On remonte déjà tous les 3 non sans mal. Ensuite, faut remonter la dame. Elle parvient pas à s’appuyer sur sa jambe handicapée. Va falloir qu’on la remonte à bout de bras. Benji et moi on lui attrape chacun un bras et on la traîne. Punaise elle fait le poids d’un poney mort et en plus ne nous aide pas du tout. On lui a sûrement fait un peu mal car son corps a frotté contre la pierre mais pas trop le choix. Ouf elle est en haut.
Reste le monsieur maintenant. On récupère tous ses sacs pour commencer et ensuite on l’aide à garder l’équilibre pour remonter. Mais il se débrouille plutôt bien.
Je comprends toujours pas ce qu’ils faisaient là, et surtout comment ils comptaient remonter car c’est certain que tous les 2 ils n’auraient jamais pu.
On est content d’avoir pu les aider… et on voit que malgré le handicap de la dame, ils ne renoncent pas aux randonnées.
On ressort ensuite du canyon pour retrouver la fin du trail sous un soleil de plomb. Encore une heure Mélanie…
Punaise j’ai chaud. Je suis obligée de me verser de l’eau sur la tête de temps en temps car ma tête est comme une cocotte-minute.

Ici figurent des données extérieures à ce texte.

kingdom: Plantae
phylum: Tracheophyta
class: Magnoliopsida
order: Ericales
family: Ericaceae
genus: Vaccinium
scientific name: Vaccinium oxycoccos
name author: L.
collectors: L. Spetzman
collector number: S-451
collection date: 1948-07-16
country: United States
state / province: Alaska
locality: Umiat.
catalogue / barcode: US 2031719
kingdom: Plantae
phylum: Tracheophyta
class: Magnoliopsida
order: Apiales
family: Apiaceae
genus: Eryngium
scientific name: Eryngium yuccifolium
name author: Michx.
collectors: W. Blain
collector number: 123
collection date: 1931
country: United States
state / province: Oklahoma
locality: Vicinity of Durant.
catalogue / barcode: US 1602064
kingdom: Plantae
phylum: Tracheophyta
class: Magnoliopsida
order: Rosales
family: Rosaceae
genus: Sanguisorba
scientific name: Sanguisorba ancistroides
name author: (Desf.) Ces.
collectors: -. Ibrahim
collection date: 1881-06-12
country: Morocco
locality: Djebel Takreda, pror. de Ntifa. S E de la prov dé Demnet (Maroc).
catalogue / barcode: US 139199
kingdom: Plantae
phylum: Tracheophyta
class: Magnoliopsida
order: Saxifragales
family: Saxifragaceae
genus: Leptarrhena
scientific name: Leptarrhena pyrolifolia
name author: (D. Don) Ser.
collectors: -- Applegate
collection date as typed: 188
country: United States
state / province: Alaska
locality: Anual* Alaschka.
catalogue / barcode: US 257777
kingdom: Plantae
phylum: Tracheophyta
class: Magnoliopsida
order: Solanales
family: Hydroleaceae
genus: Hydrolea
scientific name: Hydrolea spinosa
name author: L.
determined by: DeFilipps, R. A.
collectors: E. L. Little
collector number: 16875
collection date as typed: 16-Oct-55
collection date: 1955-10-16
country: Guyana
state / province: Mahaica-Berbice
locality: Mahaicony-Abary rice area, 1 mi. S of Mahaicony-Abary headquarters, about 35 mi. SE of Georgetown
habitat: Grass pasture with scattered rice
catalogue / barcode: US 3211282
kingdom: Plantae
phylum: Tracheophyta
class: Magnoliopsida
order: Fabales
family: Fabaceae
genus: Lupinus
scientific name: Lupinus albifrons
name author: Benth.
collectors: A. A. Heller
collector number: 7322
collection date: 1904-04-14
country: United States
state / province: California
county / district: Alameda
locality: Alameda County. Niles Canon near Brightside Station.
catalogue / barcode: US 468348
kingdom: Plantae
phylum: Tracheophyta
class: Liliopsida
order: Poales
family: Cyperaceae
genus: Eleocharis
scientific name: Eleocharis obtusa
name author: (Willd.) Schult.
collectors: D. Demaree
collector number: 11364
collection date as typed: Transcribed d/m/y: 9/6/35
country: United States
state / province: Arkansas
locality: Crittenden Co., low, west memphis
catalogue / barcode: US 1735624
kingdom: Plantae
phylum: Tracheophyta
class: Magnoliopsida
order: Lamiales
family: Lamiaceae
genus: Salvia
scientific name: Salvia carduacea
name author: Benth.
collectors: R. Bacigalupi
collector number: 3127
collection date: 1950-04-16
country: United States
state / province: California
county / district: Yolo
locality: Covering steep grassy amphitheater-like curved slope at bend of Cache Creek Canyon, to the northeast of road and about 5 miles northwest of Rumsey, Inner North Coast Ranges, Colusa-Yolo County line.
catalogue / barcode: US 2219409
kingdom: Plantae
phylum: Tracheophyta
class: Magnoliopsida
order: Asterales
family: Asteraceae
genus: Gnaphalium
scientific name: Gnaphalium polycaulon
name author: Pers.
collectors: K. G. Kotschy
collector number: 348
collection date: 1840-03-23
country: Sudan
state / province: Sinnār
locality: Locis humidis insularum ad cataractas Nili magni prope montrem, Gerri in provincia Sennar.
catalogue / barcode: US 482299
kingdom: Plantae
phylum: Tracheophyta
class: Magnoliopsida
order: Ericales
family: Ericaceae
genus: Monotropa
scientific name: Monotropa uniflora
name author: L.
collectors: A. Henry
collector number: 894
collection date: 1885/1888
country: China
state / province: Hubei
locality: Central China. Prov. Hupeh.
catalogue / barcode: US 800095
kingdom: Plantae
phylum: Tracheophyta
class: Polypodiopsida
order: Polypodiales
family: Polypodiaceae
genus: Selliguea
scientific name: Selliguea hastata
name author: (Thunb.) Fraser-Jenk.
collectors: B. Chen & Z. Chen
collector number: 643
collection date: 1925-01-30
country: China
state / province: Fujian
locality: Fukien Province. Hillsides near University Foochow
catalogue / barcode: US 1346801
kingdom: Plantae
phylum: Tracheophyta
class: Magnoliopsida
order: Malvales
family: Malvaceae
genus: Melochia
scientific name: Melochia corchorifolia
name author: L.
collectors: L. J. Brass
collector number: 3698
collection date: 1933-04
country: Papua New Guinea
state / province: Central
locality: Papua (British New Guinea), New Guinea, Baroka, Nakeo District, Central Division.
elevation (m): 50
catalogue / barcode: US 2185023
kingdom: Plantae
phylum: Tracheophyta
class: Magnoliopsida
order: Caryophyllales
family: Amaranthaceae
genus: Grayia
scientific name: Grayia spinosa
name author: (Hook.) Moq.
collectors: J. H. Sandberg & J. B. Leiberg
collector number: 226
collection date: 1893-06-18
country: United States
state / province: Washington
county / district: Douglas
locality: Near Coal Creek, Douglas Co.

On finit par regagner le parking… tout ça nous aura pris plus de 4 heures.
Ce fût un truc génial…
Il faut maintenant se retaper les 30 minutes de piste.
Avant d’arriver sur
Page, on s’arrête à un point de vue sur le lac.
On rentre à l’
hôtel vers 16h00, et on y restera à profiter de la piscine jusqu’au soir. On y passera un très bon moment…
On ressortira pour dîner, et grâce aux commentaires sur le forum, on essaiera le Fiesta Mexicana.
Bon alors moi déjà j’adore la bouffe mexicaine… on s’est régalé. Les garçons ne mourront pas de soif.